Милые мои люди… Те, кто лежит теперь под скромными камнями с надписями «1918–1981» или «1929–1992»! Я люблю вас.

Наши серые олимпиады длились с десяток лет, но отчего-то именно они отпечатались победными голосами комментаторов (Саркисян, Котэ Махарадзе, Озеров) в самую существенную часть детства.

Я на солнышке лежу И на солнышко гляжу.

Бесконечной чередой шли через серую мглу лыжники, прыгали в космический холод чуть ли не ничком трамплинные прыгуны, суетливо надевали за спины винтовки корявые биатлонисты, а жизнь уже обгоняла их, неслась впереди. Голосила раненым вепрем.

Первый цветной кадр, увиденный мной у родных в Красноярске, был из короткометражки «Мустанг-иноходец»: красная лошадь падала с обрыва. «Мертвый, но свободный». Сетон-Томпсон. Телик назывался «Рекорд». Знак сегодня осознается пророческим.
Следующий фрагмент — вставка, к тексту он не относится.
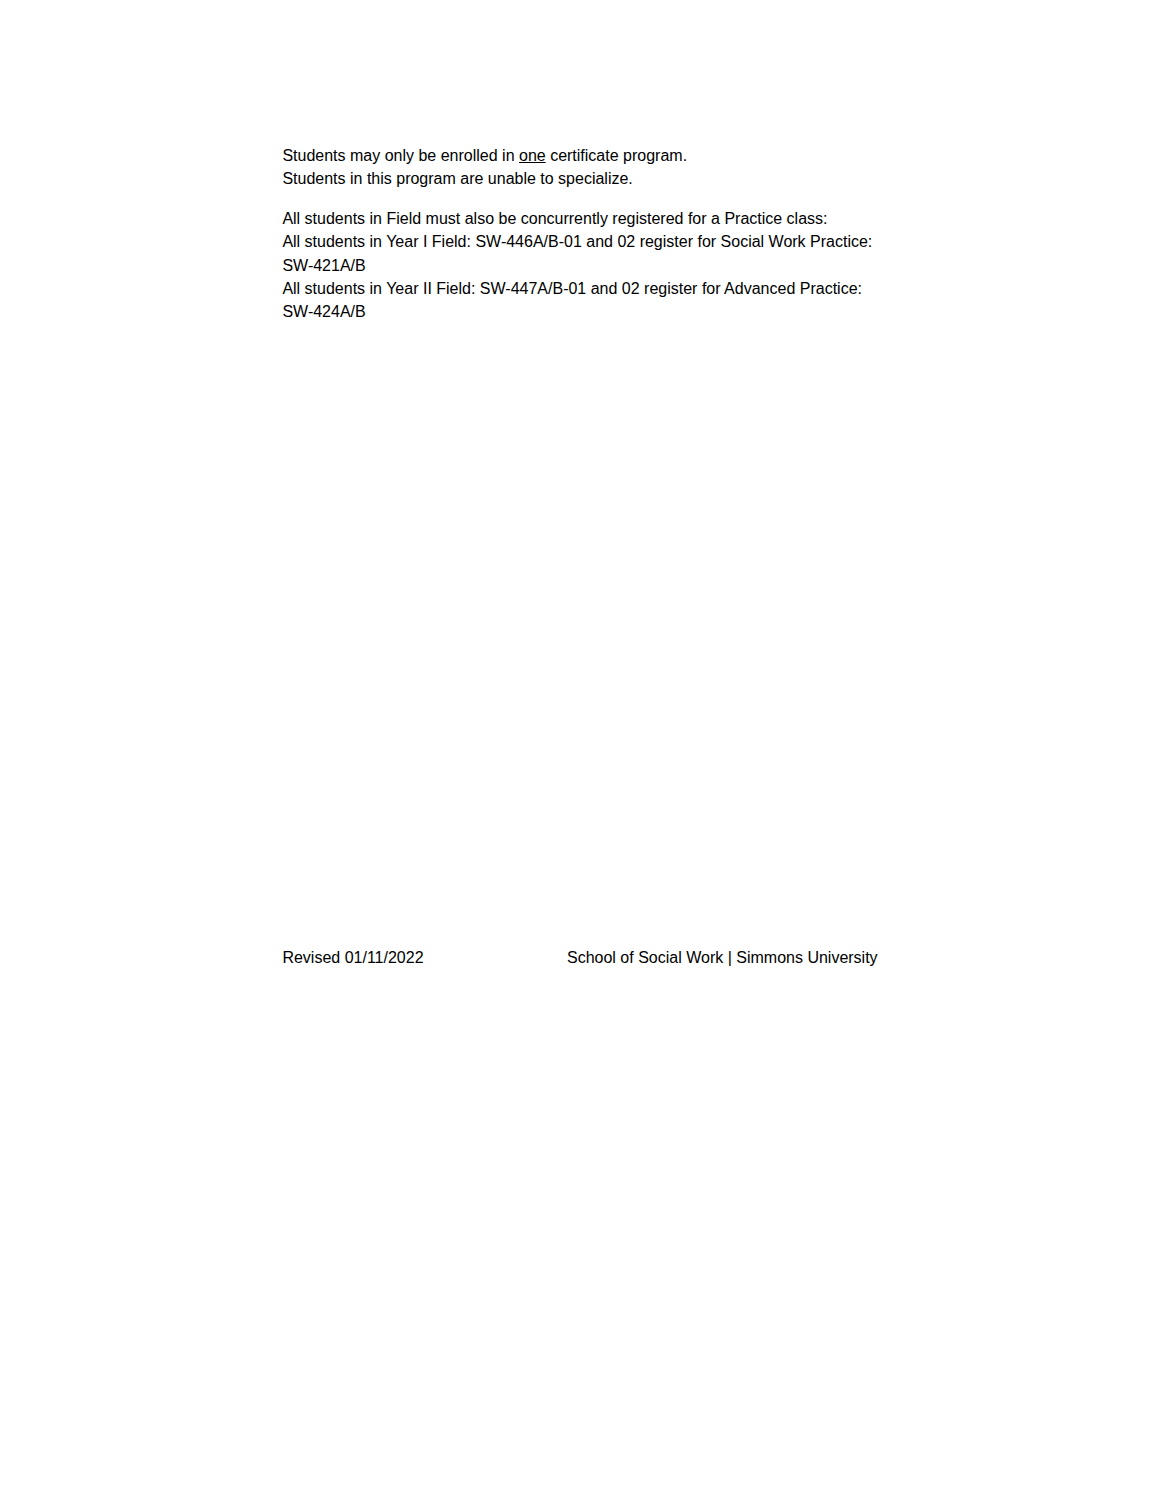Students may only be enrolled in one certificate program.
Students in this program are unable to specialize.
All students in Field must also be concurrently registered for a Practice class:
All students in Year I Field: SW-446A/B-01 and 02 register for Social Work Practice: SW-421A/B
All students in Year II Field: SW-447A/B-01 and 02 register for Advanced Practice: SW-424A/B
Revised 01/11/2022
School of Social Work | Simmons University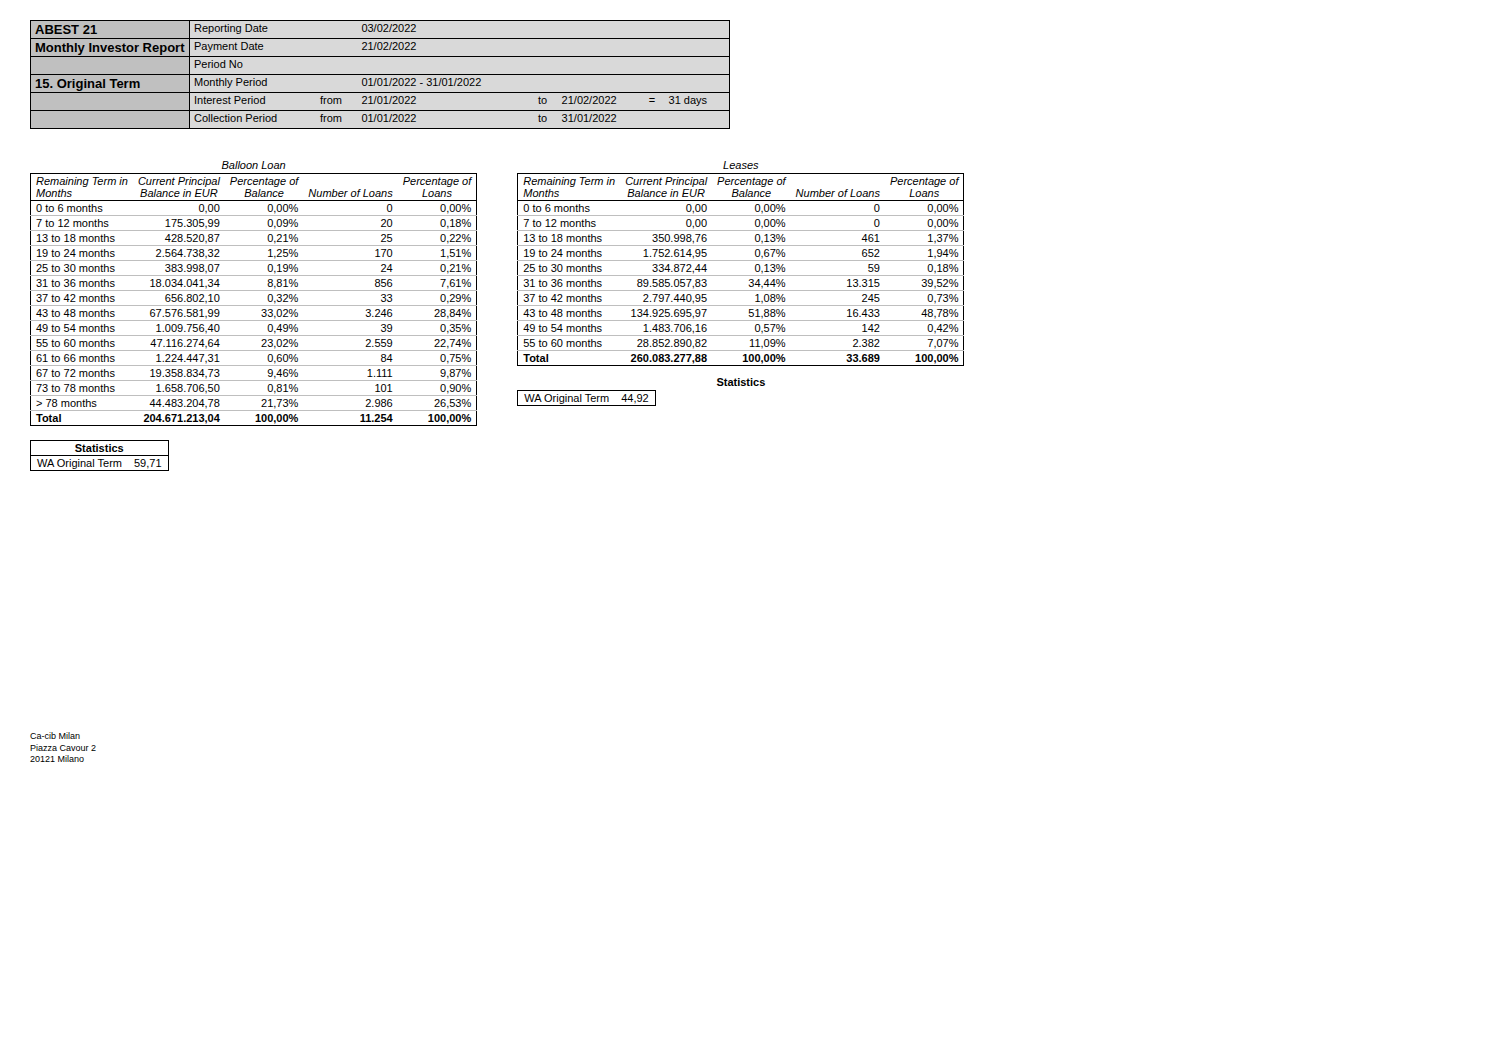| ABEST 21 | Reporting Date | | 03/02/2022 | | | | |
| Monthly Investor Report | Payment Date | | 21/02/2022 | | | | |
| | Period No | | | | | | |
| 15. Original Term | Monthly Period | | 01/01/2022 - 31/01/2022 | | | | |
| | Interest Period | from | 21/01/2022 | to | 21/02/2022 | = | 31 days |
| | Collection Period | from | 01/01/2022 | to | 31/01/2022 | | |
Balloon Loan
| Remaining Term in Months | Current Principal Balance in EUR | Percentage of Balance | Number of Loans | Percentage of Loans |
| --- | --- | --- | --- | --- |
| 0 to 6 months | 0,00 | 0,00% | 0 | 0,00% |
| 7 to 12 months | 175.305,99 | 0,09% | 20 | 0,18% |
| 13 to 18 months | 428.520,87 | 0,21% | 25 | 0,22% |
| 19 to 24 months | 2.564.738,32 | 1,25% | 170 | 1,51% |
| 25 to 30 months | 383.998,07 | 0,19% | 24 | 0,21% |
| 31 to 36 months | 18.034.041,34 | 8,81% | 856 | 7,61% |
| 37 to 42 months | 656.802,10 | 0,32% | 33 | 0,29% |
| 43 to 48 months | 67.576.581,99 | 33,02% | 3.246 | 28,84% |
| 49 to 54 months | 1.009.756,40 | 0,49% | 39 | 0,35% |
| 55 to 60 months | 47.116.274,64 | 23,02% | 2.559 | 22,74% |
| 61 to 66 months | 1.224.447,31 | 0,60% | 84 | 0,75% |
| 67 to 72 months | 19.358.834,73 | 9,46% | 1.111 | 9,87% |
| 73 to 78 months | 1.658.706,50 | 0,81% | 101 | 0,90% |
| > 78 months | 44.483.204,78 | 21,73% | 2.986 | 26,53% |
| Total | 204.671.213,04 | 100,00% | 11.254 | 100,00% |
| Statistics |
| --- |
| WA Original Term | 59,71 |
Leases
| Remaining Term in Months | Current Principal Balance in EUR | Percentage of Balance | Number of Loans | Percentage of Loans |
| --- | --- | --- | --- | --- |
| 0 to 6 months | 0,00 | 0,00% | 0 | 0,00% |
| 7 to 12 months | 0,00 | 0,00% | 0 | 0,00% |
| 13 to 18 months | 350.998,76 | 0,13% | 461 | 1,37% |
| 19 to 24 months | 1.752.614,95 | 0,67% | 652 | 1,94% |
| 25 to 30 months | 334.872,44 | 0,13% | 59 | 0,18% |
| 31 to 36 months | 89.585.057,83 | 34,44% | 13.315 | 39,52% |
| 37 to 42 months | 2.797.440,95 | 1,08% | 245 | 0,73% |
| 43 to 48 months | 134.925.695,97 | 51,88% | 16.433 | 48,78% |
| 49 to 54 months | 1.483.706,16 | 0,57% | 142 | 0,42% |
| 55 to 60 months | 28.852.890,82 | 11,09% | 2.382 | 7,07% |
| Total | 260.083.277,88 | 100,00% | 33.689 | 100,00% |
Statistics
| WA Original Term | 44,92 |
Ca-cib Milan
Piazza Cavour 2
20121 Milano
За серой мглой навалилась пестрота: отчаявшись починить угасший «Темп», мы упили «Рубин». Первый кадр – зеленые гимнастерки солдат из «Горячего снега». Я закричал «ура!», увидев их. Купили мы «Рубин» чуть ли не на последние сбережения. Чудесно показывалась программа «Взгляд» и всяческая полуночная «Экзотика».

После, когда из «Рубина» стал вылетать нестерпимый угольный шум, отцу подарили «Панасоник», созвучный фешенебельно покрикивающему на все еще нерыночных нас интерфейсу киселевских «Итогов». Первый пульт, синоним нового сна, и тут же – новая апатия: поминутное бегство от наглой, лживой и бездарной российской рекламы.

С ним, подвязывая леску и даже гирьку к шипящим частям, дожили до «Самсунга».

Камин еще горит. Чадит.

Дорога вихляет, размытая ручьями крови и слез. Экран пылает. Но мои глаза уже закрыты. Заплыли. Сморгнули пламя.

И исчезают.

УКВ

Этот приемник до сих пор стоит на шкафу – «Сакта» или «ВЭФ», приветствующий «слушателя» зеленым нездешним огоньком.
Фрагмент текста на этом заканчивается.